Is it possible to combine the renderer with the window? I don't see
why the renderer needs to be pulled out of the pygame.draw module, and
indeed, this could be confusing for existing code.
I don't quite understand. The renderer associated with the
RendererWindow instance is returned by the window's renderer property.
Why are the window and the renderer separate objects? There is a
one-to-one relation between a window and its renderer or a display
surface. And a window cannot have both. To avoid duplicating a bunch of
window specific methods I created a Window class, with RendererWindow
and SurfaceWindow (not shown) as subclasses. Also, a surface can have a
renderer, and a combined surface-renderer object makes no sense. Still,
I haven't ruled out renderer-window and surface-window types yet.
However it is done, I don't see an elegant representation of the
relationships among SDL windows, surfaces, renders, and textures.
For maximum backcompatibility, something like the following would seem
to fit better with the existing API:
surf1 = pygame.display.Window(rect1,flags)
surf2 = pygame.display.Window(rect2,flags)
#...
surf1.blit(...)
surf2.blit(...)
#...
pygame.display.flip()
I don't recall what was decided about the feasibility of implementing
SDL2-style or hardware-accelerated rendering, but I'd hazard that this
sort of API wouldn't map well to it. OTOH, I don't think the decision
to implement a modern graphics interface was decided in the first
place (just that we're currently adding some SDL2 stuff).

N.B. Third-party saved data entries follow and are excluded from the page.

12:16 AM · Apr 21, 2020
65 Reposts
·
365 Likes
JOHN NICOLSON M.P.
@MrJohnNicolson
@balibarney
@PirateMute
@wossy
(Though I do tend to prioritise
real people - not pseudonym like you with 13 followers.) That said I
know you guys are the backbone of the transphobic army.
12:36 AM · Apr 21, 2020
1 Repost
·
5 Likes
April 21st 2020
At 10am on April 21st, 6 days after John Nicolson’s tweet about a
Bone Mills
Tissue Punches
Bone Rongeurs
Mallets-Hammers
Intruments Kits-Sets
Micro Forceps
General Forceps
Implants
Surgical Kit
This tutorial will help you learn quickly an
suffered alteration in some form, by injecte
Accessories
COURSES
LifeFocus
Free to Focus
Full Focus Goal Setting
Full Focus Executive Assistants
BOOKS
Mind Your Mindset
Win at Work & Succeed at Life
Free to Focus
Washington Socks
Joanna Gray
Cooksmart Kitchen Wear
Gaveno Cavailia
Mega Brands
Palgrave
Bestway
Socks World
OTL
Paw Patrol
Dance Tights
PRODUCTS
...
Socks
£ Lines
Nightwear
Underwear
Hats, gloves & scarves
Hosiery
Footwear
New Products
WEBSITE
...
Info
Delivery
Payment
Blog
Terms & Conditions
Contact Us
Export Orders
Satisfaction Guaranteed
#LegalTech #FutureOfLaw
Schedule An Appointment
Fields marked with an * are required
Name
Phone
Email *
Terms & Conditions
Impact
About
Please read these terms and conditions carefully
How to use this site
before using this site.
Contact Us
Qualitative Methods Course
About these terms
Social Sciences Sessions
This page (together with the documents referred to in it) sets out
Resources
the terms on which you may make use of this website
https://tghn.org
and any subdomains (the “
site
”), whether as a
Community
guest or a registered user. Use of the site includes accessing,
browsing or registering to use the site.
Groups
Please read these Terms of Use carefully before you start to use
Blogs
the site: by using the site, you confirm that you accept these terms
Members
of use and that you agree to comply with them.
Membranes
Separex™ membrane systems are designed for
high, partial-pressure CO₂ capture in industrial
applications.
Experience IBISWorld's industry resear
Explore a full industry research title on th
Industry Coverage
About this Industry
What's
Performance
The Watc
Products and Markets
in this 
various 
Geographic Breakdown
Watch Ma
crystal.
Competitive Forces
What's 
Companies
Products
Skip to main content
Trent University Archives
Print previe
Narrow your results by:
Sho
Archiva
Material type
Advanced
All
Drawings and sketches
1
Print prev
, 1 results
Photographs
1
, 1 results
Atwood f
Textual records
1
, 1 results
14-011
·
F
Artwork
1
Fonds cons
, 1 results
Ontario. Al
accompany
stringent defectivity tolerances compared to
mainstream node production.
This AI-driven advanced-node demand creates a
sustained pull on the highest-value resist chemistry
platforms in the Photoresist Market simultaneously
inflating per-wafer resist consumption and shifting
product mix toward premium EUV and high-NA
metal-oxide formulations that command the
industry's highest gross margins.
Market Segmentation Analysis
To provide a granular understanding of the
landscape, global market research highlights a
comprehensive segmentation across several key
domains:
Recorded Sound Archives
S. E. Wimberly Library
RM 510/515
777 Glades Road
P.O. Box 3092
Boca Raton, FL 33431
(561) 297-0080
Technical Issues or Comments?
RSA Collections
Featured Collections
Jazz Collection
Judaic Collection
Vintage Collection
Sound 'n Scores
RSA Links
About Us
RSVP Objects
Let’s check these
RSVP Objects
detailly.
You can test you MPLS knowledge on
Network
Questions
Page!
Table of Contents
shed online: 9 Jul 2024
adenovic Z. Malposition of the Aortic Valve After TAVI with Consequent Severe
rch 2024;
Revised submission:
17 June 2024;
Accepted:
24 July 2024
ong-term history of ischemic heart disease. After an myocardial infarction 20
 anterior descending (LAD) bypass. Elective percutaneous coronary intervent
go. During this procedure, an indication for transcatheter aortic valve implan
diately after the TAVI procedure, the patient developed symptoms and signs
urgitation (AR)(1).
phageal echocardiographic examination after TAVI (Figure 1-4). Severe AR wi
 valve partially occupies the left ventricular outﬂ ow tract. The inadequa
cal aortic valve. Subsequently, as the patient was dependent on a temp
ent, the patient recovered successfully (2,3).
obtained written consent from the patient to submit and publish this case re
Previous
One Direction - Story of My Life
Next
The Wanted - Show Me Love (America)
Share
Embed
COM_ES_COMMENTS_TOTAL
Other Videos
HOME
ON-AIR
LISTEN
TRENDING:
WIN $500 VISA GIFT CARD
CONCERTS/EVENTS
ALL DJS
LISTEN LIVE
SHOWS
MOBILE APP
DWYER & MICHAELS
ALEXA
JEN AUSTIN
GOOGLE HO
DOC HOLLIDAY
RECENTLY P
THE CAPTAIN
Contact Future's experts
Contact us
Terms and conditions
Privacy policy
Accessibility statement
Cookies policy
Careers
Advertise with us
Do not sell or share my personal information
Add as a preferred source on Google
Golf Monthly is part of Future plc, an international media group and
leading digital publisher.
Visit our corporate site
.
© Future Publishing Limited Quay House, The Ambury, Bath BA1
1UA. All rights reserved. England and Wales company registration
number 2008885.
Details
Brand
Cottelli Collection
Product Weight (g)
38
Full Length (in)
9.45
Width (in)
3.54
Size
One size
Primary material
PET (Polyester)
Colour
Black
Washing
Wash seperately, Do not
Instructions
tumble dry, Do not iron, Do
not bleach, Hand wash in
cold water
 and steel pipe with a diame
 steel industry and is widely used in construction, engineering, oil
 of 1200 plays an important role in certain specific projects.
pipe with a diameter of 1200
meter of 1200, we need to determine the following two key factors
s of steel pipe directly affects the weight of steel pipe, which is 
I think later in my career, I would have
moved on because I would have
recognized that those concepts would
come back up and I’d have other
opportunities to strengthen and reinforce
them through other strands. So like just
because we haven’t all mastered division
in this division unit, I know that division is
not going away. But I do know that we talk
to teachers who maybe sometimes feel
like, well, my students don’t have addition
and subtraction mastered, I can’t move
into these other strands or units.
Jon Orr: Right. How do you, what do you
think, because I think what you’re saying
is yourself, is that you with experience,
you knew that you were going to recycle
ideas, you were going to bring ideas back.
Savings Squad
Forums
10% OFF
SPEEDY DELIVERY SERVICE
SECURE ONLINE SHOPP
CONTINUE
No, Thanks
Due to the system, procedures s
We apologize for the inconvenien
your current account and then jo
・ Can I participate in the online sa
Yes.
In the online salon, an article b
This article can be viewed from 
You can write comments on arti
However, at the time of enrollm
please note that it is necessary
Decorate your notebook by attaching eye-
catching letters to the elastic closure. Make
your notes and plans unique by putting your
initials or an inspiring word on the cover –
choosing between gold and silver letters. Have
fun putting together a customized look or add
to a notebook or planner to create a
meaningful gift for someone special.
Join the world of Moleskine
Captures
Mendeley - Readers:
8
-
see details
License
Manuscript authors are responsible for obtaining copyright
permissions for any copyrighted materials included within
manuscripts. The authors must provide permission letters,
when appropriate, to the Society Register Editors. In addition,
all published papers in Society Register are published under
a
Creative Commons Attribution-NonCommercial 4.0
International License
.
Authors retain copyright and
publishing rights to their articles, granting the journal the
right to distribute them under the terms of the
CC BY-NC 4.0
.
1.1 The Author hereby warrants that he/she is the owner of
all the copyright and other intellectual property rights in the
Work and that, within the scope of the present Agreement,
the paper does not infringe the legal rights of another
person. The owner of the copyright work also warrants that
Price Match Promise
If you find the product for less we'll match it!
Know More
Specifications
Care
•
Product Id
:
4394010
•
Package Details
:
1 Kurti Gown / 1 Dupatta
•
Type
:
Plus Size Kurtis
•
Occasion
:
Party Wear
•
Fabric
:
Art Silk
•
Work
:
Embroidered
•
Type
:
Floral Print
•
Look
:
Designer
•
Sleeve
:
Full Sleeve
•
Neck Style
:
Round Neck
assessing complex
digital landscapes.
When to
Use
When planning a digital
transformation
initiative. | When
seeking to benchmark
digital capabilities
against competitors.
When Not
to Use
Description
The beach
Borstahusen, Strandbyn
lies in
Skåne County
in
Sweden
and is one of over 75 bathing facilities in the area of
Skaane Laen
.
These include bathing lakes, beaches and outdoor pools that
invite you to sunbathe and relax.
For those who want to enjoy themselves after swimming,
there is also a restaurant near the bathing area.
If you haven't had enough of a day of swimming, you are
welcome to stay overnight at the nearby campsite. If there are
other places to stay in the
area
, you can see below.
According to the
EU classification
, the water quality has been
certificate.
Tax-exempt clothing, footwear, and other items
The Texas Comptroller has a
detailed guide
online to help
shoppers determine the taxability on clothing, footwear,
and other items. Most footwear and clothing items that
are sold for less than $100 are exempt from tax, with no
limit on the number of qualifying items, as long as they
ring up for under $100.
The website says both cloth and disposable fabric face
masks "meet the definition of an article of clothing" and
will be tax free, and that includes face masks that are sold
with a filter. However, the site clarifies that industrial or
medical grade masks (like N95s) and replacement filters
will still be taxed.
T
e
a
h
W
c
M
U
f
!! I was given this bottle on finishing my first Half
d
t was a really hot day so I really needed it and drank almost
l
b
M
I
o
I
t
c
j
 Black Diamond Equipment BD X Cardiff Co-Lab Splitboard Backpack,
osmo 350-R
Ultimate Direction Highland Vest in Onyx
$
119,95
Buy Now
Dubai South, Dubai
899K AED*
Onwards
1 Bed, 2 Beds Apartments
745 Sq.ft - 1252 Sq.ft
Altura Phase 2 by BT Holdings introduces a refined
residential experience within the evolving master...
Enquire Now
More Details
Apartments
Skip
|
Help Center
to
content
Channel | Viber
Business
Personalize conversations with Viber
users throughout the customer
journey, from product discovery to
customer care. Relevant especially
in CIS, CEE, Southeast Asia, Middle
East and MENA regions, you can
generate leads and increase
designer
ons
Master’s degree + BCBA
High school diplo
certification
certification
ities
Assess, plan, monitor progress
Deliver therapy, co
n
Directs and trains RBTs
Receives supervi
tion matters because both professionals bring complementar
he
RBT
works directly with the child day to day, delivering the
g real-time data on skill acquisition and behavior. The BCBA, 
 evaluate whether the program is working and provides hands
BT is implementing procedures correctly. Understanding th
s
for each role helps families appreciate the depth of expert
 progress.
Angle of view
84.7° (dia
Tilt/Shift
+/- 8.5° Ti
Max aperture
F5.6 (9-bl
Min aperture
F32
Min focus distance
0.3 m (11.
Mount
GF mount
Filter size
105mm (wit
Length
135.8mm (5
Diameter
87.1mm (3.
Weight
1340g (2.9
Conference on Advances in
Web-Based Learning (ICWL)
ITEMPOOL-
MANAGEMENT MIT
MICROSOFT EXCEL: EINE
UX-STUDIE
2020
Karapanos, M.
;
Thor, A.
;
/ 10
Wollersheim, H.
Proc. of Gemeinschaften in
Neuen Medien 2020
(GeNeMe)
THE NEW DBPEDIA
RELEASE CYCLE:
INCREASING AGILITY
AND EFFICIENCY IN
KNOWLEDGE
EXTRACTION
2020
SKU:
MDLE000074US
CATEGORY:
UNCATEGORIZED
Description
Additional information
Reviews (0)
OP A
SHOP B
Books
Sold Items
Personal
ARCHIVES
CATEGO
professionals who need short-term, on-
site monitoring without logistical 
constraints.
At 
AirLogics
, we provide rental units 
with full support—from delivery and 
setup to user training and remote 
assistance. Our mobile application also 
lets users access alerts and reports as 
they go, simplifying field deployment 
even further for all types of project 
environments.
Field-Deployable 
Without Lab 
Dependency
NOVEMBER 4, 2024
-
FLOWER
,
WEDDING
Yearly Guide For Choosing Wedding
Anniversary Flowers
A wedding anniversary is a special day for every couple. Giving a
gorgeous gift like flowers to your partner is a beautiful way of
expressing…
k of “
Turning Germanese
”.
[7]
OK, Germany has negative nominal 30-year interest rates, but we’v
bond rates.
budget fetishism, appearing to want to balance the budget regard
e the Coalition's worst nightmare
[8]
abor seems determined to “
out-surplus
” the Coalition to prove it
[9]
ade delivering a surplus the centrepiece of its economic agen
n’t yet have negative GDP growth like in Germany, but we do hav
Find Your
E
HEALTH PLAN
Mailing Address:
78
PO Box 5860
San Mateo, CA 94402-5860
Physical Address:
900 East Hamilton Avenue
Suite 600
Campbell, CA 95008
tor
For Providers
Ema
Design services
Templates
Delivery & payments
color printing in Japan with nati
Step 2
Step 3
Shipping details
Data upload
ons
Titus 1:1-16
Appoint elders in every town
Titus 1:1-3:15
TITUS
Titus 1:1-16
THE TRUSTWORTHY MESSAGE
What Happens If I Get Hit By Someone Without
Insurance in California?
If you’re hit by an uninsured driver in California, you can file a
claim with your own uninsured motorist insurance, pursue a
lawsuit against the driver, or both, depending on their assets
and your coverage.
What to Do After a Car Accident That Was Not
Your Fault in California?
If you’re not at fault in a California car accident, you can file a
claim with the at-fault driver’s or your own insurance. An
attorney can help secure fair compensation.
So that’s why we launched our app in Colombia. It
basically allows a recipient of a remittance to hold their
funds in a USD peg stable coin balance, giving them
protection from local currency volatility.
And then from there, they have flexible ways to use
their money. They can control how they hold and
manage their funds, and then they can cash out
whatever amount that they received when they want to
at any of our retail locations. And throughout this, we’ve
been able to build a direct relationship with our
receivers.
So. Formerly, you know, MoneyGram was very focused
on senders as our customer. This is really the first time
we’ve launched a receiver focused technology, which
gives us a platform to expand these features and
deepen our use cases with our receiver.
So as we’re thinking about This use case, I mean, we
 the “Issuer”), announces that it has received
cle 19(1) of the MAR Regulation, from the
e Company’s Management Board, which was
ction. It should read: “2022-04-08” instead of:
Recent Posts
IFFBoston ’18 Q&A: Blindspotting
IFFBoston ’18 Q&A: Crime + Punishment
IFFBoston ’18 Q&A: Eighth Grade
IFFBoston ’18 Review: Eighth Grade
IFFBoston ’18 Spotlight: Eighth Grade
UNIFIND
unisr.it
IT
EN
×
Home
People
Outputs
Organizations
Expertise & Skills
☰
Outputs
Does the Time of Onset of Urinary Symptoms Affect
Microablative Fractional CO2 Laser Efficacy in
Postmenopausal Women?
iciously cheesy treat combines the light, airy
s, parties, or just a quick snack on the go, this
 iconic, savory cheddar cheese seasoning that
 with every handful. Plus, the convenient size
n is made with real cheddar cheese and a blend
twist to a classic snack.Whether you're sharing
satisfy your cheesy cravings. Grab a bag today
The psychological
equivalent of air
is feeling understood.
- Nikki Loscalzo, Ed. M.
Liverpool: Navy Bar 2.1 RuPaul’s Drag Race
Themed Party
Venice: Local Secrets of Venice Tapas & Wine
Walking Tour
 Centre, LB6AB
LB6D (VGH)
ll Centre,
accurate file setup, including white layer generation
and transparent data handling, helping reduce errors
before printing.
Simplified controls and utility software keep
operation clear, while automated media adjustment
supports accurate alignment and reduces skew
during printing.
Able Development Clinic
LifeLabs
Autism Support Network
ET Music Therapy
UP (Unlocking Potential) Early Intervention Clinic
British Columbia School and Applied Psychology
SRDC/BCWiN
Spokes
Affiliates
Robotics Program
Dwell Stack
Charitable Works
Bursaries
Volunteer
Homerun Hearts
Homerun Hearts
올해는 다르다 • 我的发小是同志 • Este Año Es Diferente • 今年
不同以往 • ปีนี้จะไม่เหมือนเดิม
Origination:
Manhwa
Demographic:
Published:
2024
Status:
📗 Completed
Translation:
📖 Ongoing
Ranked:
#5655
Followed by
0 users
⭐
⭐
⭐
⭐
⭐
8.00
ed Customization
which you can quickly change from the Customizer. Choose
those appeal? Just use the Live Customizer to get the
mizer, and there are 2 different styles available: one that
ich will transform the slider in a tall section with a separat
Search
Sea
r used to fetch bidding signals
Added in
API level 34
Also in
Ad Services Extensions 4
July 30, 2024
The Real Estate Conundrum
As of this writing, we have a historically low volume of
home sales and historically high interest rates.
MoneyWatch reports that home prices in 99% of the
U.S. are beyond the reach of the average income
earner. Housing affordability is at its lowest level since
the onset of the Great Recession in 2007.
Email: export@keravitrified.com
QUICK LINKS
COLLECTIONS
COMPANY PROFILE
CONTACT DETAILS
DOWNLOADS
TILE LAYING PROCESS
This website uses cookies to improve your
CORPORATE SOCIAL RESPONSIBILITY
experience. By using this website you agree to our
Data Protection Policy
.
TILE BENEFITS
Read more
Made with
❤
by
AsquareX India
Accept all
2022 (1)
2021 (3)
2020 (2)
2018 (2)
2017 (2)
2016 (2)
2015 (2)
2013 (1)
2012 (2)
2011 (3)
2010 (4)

The user can choose either a renderer or a display surface for a window.
And pixels can be copied between textures and surfaces. So hardware
accelerated rendering is available, as shown in the example.
As for set_mode(), flip(), and update(), they remain in Pygame SDL 2.
Keeping as much of the Pygame SDL 1 API in Pygame SDL 2 is a priority.
This example explores how new SDL 2 specific capabilities can be added
to Pygame. It uses a Python feature unavailable when Pygame was created,
the new-style class.
It's worth noting that switching the graphics context between windows
(to do hardware draws) isn't free, and simple code (that e.g. draws a
bunch of things on two windows, switching every draw call for code
clarity) might not run very well. Perhaps the API should discourage
this somehow, especially if full HW drawing is encouraged.
Again I don't understand. Given a window, its renderer, and a bunch of
textures: render the textures to various locations on the window, update
(expose) the renderer, then repeat. How is this not hardware drawing.
What am I missing?
SDL 2 supports multiple open windows. Pygame will too. Let the designer
choose how many windows are open, and if hardware acceleration is
appropriate. Not all Pygame applications need be fast-paced games.